Horta en amerique
Exiled in the United States during the World War I, Victor Horta and his wife discover the excessiveness of American nature and archtecture. His way of conceiving architectural designs are turned upside-down.
Horta In America
World War I spelled a fundamental break in Horta’s life. He went to London in 1915 to attend a congress on the future reconstruction of Belgium. A journalist had revealed his presence, however, and it was impossible for him to return to Belgium. He decided to go to the United States. Upon arriving in New York, he was astonished by the skyscrapers. Symptomatically, he shaved off his beard the very next day, and would never sport one again, as if he had turned a page. For four years, he led the life of an itinerant lecturer in the United States: while Julia, his second wife, pleaded the cause of wounded Belgium, Horta spoke of the treasures of old art.
This long stay would bewilder his conceptions. The discovery of American architecture completed his detachment from his first period. As he explained in his Memoirs: “My mind was loosened up. What I would have once opposed as being incompatible with the architect’s profession, I have understood since and, from a certain angle, see it even as a desirable example.” Horta accepted the principle of cooperation between architects and that of standardisation, convinced of the need to move towards an “intelligent uniformity.” He felt that the cost of labour would become increasingly heavier, and that architectural forms had to take due account of that development.
Julia Horta, the odyssey
It was while accompanying her husband, Victor Horta, to London that Julia Horta had the idea of organising some lectures in her native country, Sweden, on the suffering of the Belgian people and their children. Julia turned out to be a fine speaker who won over her audiences. She was thus entrusted by the Belgian government with a charitable mission in the United States. Before she left, wishing to see for herself the reality of the conflict so that she could give a first-hand account of the horrors of the war and life in the trenches, she went to the Belgian and French fronts.

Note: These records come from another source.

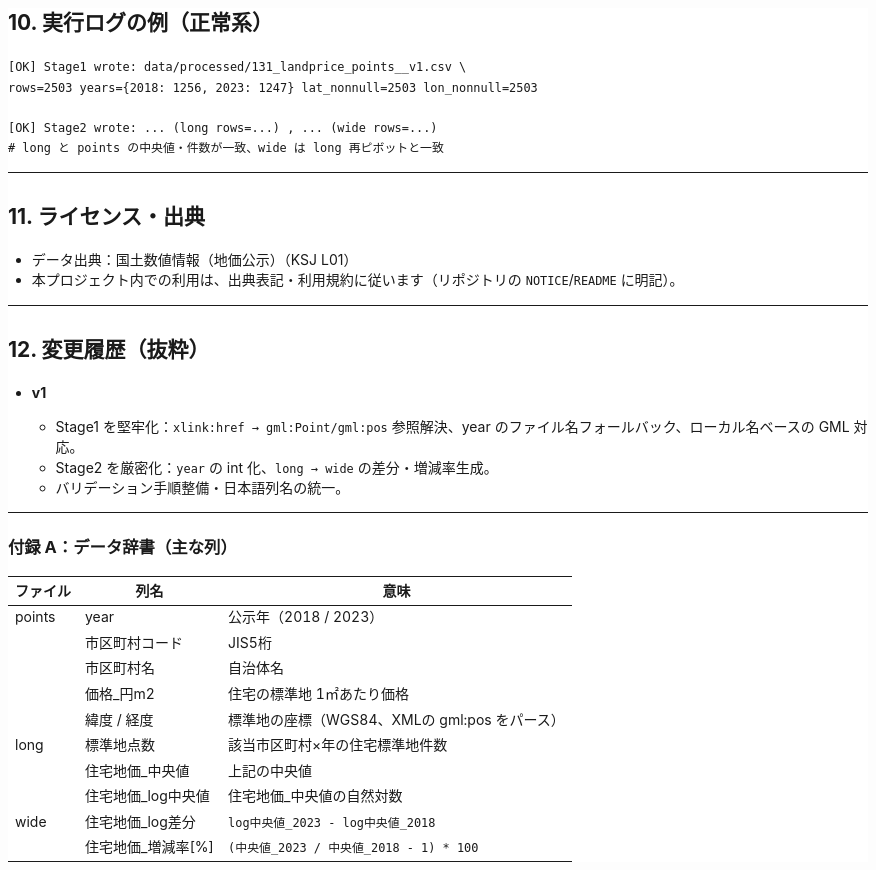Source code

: ## 10. 実行ログの例（正常系）

```
[OK] Stage1 wrote: data/processed/131_landprice_points__v1.csv \
rows=2503 years={2018: 1256, 2023: 1247} lat_nonnull=2503 lon_nonnull=2503

[OK] Stage2 wrote: ... (long rows=...) , ... (wide rows=...)
# long と points の中央値・件数が一致、wide は long 再ピボットと一致
```

---

## 11. ライセンス・出典

* データ出典：国土数値情報（地価公示）（KSJ L01）
* 本プロジェクト内での利用は、出典表記・利用規約に従います（リポジトリの `NOTICE`/`README` に明記）。

---

## 12. 変更履歴（抜粋）

* **v1**

  * Stage1 を堅牢化：`xlink:href → gml:Point/gml:pos` 参照解決、year のファイル名フォールバック、ローカル名ベースの GML 対応。
  * Stage2 を厳密化：`year` の int 化、`long → wide` の差分・増減率生成。
  * バリデーション手順整備・日本語列名の統一。

---

### 付録 A：データ辞書（主な列）

| ファイル   | 列名            | 意味                                |
| ------ | ------------- | --------------------------------- |
| points | year          | 公示年（2018 / 2023）                  |
|        | 市区町村コード       | JIS5桁                             |
|        | 市区町村名         | 自治体名                              |
|        | 価格\_円m2       | 住宅の標準地 1㎡あたり価格                    |
|        | 緯度 / 経度       | 標準地の座標（WGS84、XMLの gml\:pos をパース）  |
| long   | 標準地点数         | 該当市区町村×年の住宅標準地件数                  |
|        | 住宅地価\_中央値     | 上記の中央値                            |
|        | 住宅地価\_log中央値  | 住宅地価\_中央値の自然対数                    |
| wide   | 住宅地価\_log差分   | `log中央値_2023 - log中央値_2018`       |
|        | 住宅地価\_増減率\[%] | `(中央値_2023 / 中央値_2018 - 1) * 100` |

Upon arriving in the United States, Julia Horta founded a charity called “American Aid for Homeless Belgian Children” which generated great enthusiasm. During her war crusade from England to Sweden and from Sweden to the United States, she gave more than 500 lectures, reached 600,000 people, and raised the equivalent of €11 million in today’s money. Exhausted, she was checked into a clinic to rest, where she learnt that the war was over.